- **WHAT THE TASK ASKS**
An exact copy of the listing is required.

- **SUPPLIED RECORDS**
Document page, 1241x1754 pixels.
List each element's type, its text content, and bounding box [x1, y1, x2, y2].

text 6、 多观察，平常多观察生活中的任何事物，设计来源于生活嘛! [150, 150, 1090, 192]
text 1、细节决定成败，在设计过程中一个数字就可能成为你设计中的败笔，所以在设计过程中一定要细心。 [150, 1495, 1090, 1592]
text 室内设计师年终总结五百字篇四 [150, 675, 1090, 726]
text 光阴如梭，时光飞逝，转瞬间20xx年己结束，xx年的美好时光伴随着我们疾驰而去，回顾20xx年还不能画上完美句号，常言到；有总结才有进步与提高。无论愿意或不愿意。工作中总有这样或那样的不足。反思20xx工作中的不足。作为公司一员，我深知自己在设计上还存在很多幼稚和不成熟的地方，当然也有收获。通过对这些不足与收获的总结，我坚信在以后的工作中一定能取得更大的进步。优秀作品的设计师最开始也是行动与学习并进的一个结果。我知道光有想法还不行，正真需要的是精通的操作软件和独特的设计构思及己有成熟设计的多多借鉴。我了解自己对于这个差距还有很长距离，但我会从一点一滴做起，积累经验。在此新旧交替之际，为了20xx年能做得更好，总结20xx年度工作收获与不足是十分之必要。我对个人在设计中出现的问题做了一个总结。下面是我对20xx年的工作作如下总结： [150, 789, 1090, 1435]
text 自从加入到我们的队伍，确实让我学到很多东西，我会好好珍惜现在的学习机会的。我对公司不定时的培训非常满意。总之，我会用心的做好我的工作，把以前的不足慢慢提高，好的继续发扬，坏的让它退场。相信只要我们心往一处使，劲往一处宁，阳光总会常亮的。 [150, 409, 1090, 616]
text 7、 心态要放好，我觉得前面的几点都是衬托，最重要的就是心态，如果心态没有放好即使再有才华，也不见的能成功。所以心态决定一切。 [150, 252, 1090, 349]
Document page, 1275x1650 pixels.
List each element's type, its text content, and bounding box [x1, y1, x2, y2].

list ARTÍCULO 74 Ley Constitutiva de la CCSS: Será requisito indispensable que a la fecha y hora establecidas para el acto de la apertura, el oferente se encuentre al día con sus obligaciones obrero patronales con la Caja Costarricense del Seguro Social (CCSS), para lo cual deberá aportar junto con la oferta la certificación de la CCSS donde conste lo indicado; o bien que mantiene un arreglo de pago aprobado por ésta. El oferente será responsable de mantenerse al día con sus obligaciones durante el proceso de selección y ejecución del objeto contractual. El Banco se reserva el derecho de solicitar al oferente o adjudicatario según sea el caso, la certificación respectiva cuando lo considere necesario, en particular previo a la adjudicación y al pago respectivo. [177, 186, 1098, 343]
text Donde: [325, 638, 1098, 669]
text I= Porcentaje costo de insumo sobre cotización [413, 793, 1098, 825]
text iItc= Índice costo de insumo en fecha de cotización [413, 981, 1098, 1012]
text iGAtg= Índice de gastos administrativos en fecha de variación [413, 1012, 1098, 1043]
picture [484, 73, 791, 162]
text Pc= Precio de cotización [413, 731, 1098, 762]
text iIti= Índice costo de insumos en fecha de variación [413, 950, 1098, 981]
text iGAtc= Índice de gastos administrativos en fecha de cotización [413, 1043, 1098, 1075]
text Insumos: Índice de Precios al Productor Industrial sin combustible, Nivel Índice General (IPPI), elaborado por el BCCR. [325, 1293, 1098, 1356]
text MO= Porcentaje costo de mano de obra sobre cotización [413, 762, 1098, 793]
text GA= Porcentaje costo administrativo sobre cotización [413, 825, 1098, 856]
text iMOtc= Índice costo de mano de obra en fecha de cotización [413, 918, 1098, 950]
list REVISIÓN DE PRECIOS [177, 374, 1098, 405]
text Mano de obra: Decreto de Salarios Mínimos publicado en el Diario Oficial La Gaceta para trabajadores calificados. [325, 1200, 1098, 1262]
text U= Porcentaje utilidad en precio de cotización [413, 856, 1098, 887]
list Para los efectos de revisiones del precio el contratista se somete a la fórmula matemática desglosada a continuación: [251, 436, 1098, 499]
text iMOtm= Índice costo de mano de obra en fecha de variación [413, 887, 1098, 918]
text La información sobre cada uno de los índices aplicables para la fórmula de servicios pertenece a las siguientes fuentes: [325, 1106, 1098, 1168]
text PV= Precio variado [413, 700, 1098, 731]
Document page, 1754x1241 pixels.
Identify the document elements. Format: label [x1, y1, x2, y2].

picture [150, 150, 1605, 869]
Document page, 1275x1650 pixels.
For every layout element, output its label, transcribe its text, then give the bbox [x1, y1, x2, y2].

- **TASK RESPONSE**
Document page, 1241x1754 pixels.
List each element's type, its text content, and bounding box [x1, y1, x2, y2].

text 6、 多观察，平常多观察生活中的任何事物，设计来源于生活嘛! [150, 150, 1090, 192]
text 1、细节决定成败，在设计过程中一个数字就可能成为你设计中的败笔，所以在设计过程中一定要细心。 [150, 1495, 1090, 1592]
text 室内设计师年终总结五百字篇四 [150, 675, 1090, 726]
text 光阴如梭，时光飞逝，转瞬间20xx年己结束，xx年的美好时光伴随着我们疾驰而去，回顾20xx年还不能画上完美句号，常言到；有总结才有进步与提高。无论愿意或不愿意。工作中总有这样或那样的不足。反思20xx工作中的不足。作为公司一员，我深知自己在设计上还存在很多幼稚和不成熟的地方，当然也有收获。通过对这些不足与收获的总结，我坚信在以后的工作中一定能取得更大的进步。优秀作品的设计师最开始也是行动与学习并进的一个结果。我知道光有想法还不行，正真需要的是精通的操作软件和独特的设计构思及己有成熟设计的多多借鉴。我了解自己对于这个差距还有很长距离，但我会从一点一滴做起，积累经验。在此新旧交替之际，为了20xx年能做得更好，总结20xx年度工作收获与不足是十分之必要。我对个人在设计中出现的问题做了一个总结。下面是我对20xx年的工作作如下总结： [150, 789, 1090, 1435]
text 自从加入到我们的队伍，确实让我学到很多东西，我会好好珍惜现在的学习机会的。我对公司不定时的培训非常满意。总之，我会用心的做好我的工作，把以前的不足慢慢提高，好的继续发扬，坏的让它退场。相信只要我们心往一处使，劲往一处宁，阳光总会常亮的。 [150, 409, 1090, 616]
text 7、 心态要放好，我觉得前面的几点都是衬托，最重要的就是心态，如果心态没有放好即使再有才华，也不见的能成功。所以心态决定一切。 [150, 252, 1090, 349]
Document page, 1275x1650 pixels.
List each element's type, its text content, and bounding box [x1, y1, x2, y2].

list ARTÍCULO 74 Ley Constitutiva de la CCSS: Será requisito indispensable que a la fecha y hora establecidas para el acto de la apertura, el oferente se encuentre al día con sus obligaciones obrero patronales con la Caja Costarricense del Seguro Social (CCSS), para lo cual deberá aportar junto con la oferta la certificación de la CCSS donde conste lo indicado; o bien que mantiene un arreglo de pago aprobado por ésta. El oferente será responsable de mantenerse al día con sus obligaciones durante el proceso de selección y ejecución del objeto contractual. El Banco se reserva el derecho de solicitar al oferente o adjudicatario según sea el caso, la certificación respectiva cuando lo considere necesario, en particular previo a la adjudicación y al pago respectivo. [177, 186, 1098, 343]
text Donde: [325, 638, 1098, 669]
text I= Porcentaje costo de insumo sobre cotización [413, 793, 1098, 825]
text iItc= Índice costo de insumo en fecha de cotización [413, 981, 1098, 1012]
text iGAtg= Índice de gastos administrativos en fecha de variación [413, 1012, 1098, 1043]
picture [484, 73, 791, 162]
text Pc= Precio de cotización [413, 731, 1098, 762]
text iIti= Índice costo de insumos en fecha de variación [413, 950, 1098, 981]
text iGAtc= Índice de gastos administrativos en fecha de cotización [413, 1043, 1098, 1075]
text Insumos: Índice de Precios al Productor Industrial sin combustible, Nivel Índice General (IPPI), elaborado por el BCCR. [325, 1293, 1098, 1356]
text MO= Porcentaje costo de mano de obra sobre cotización [413, 762, 1098, 793]
text GA= Porcentaje costo administrativo sobre cotización [413, 825, 1098, 856]
text iMOtc= Índice costo de mano de obra en fecha de cotización [413, 918, 1098, 950]
list REVISIÓN DE PRECIOS [177, 374, 1098, 405]
text Mano de obra: Decreto de Salarios Mínimos publicado en el Diario Oficial La Gaceta para trabajadores calificados. [325, 1200, 1098, 1262]
text U= Porcentaje utilidad en precio de cotización [413, 856, 1098, 887]
list Para los efectos de revisiones del precio el contratista se somete a la fórmula matemática desglosada a continuación: [251, 436, 1098, 499]
text iMOtm= Índice costo de mano de obra en fecha de variación [413, 887, 1098, 918]
text La información sobre cada uno de los índices aplicables para la fórmula de servicios pertenece a las siguientes fuentes: [325, 1106, 1098, 1168]
text PV= Precio variado [413, 700, 1098, 731]
Document page, 1754x1241 pixels.
Identify the document elements. Format: label [x1, y1, x2, y2].

picture [150, 150, 1605, 869]
Document page, 1275x1650 pixels.
For every layout element, output its label, transcribe its text, then give the bbox [x1, y1, x2, y2].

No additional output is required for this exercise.